I have no idea where I got this from. Where I learned it, who knows. But I have this innate sense to be accepted by others in society. When someone doesn't like me or shys away from me, I have this desire to push for them to like me even harder and in turn pushes then away even further. I need to allow myself to let go of those people. Everyone has the right to "not like me" or.. to not be around me. Or have who ever they want in their lives and avoid people who they do not want.

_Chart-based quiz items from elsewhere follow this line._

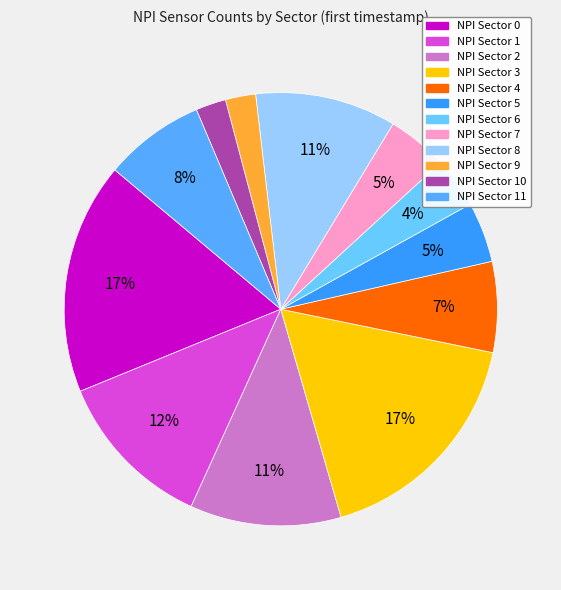

How many slices are in this pie chart?

12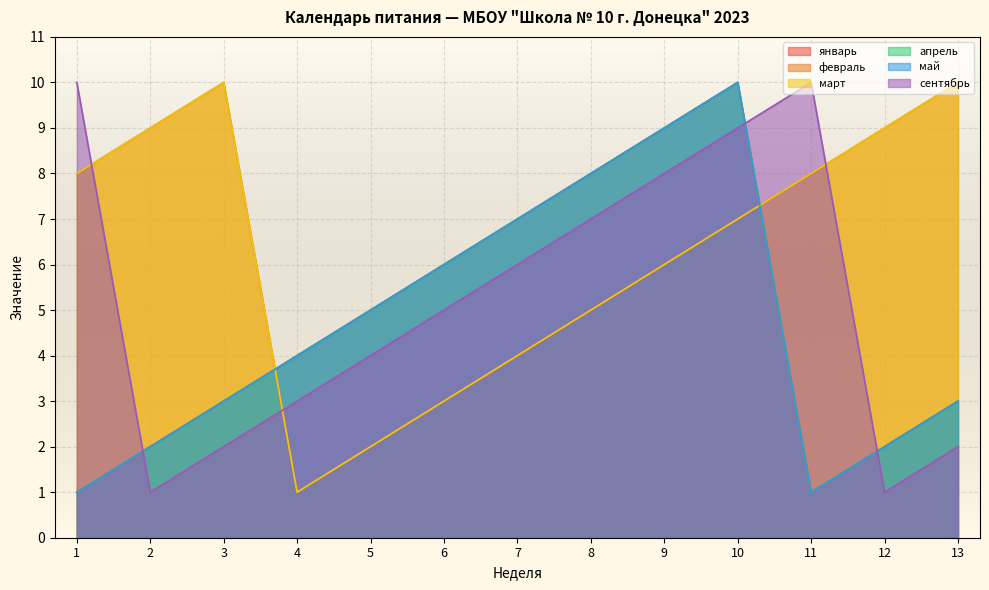

Reading right to left, extract all data points from this chart.

январь: 13=3	12=2	11=1	10=10	9=9	8=8	7=7	6=6	5=5	4=4	3=3	2=2	1=1
февраль: 13=10	12=9	11=8	10=7	9=6	8=5	7=4	6=3	5=2	4=1	3=10	2=9	1=8
март: 13=10	12=9	11=8	10=7	9=6	8=5	7=4	6=3	5=2	4=1	3=10	2=9	1=8
апрель: 13=3	12=2	11=1	10=10	9=9	8=8	7=7	6=6	5=5	4=4	3=3	2=2	1=1
май: 13=3	12=2	11=1	10=10	9=9	8=8	7=7	6=6	5=5	4=4	3=3	2=2	1=1
сентябрь: 13=2	12=1	11=10	10=9	9=8	8=7	7=6	6=5	5=4	4=3	3=2	2=1	1=10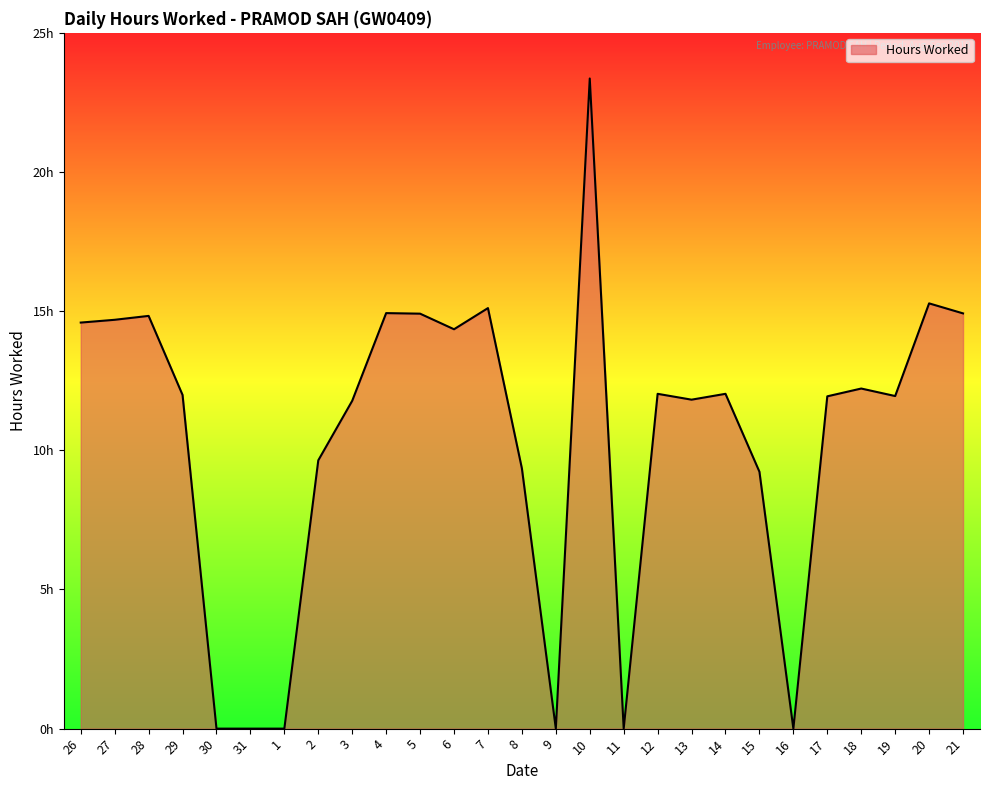

Reading right to left, what are all the values shown in this chart?

21=14.9	20=15.3	19=11.9	18=12.2	17=11.9	16=0.0	15=9.2	14=12.0	13=11.8	12=12.0	11=0.0	10=23.4	9=0.0	8=9.3	7=15.1	6=14.3	5=14.9	4=14.9	3=11.8	2=9.6	1=0.0	31=0.0	30=0.0	29=12.0	28=14.8	27=14.7	26=14.6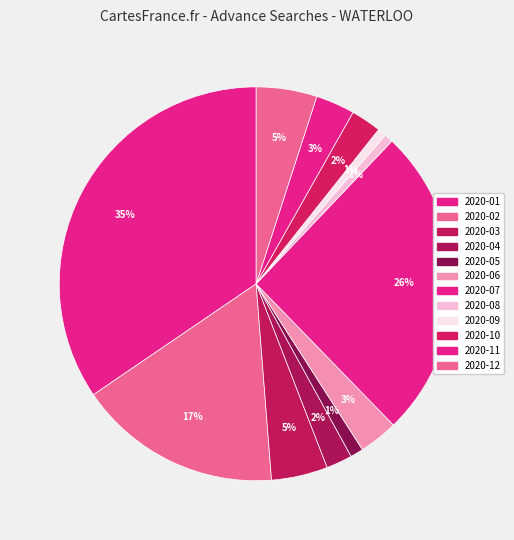

How many slices are in this pie chart?

12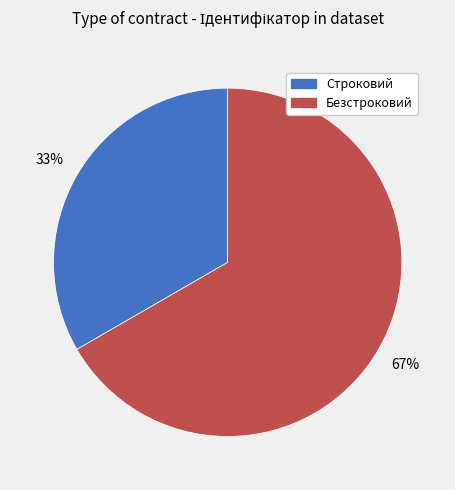

To the nearest percent, what is the combined percentage of Безстроковий and Строковий?

100%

They say all this is a gift.... but it really makes me feel like. I'm not in control of myself. I feel completely out of control. For years.... a decade in fact I've been trying to stay in control and in the box that the world created for me. But the problem is it makes me feel fake and "not real.". I've gotten to the point now... where I am trying to control my external world to help me control my inner world. For example, if I control my husband and tell him to pick up and move his shoes, it causes me less stress to have the shoes put in their place. Or I know exactly where my hair brush belongs. And when it's moved out of place, panic sets in, because it's one more thing I have to think of and put effort into figuring out where I put it last. I keep a regimented lifestyle. It causes me the least stress possible. But I am realizing and getting to a point where I can not control the external and I am only getting disappointed by the results of failed control of my world around me. So THAT folks, tells me I need to figure out myself. I can only be in control of myself .... nothing or no one else but myself. I need to reach a place where I am running my emotions and my emotions are not running me. However, that sounds so...... foreign to me. It sounds impossible....
How am I supposed to change who I've been for so long. And what is even more complex is maybe this is why I haven't reached true happiness and joy. But does that even exist. People act like they have attained it. But I have doubts. I wonder if they are faking it too.. or.... volume is turned up instead of down. I have no idea.
I am nearing 30 now., and I still feel like I don't know what this world is all about. And even worse, I don't know what I am all about. I'm panicking thinking I am almost 30 and I should have my shit together.And in some ways I am no better then when I was 22 then I am now. In other ways I think I've learned a lot. It's just not enough is all.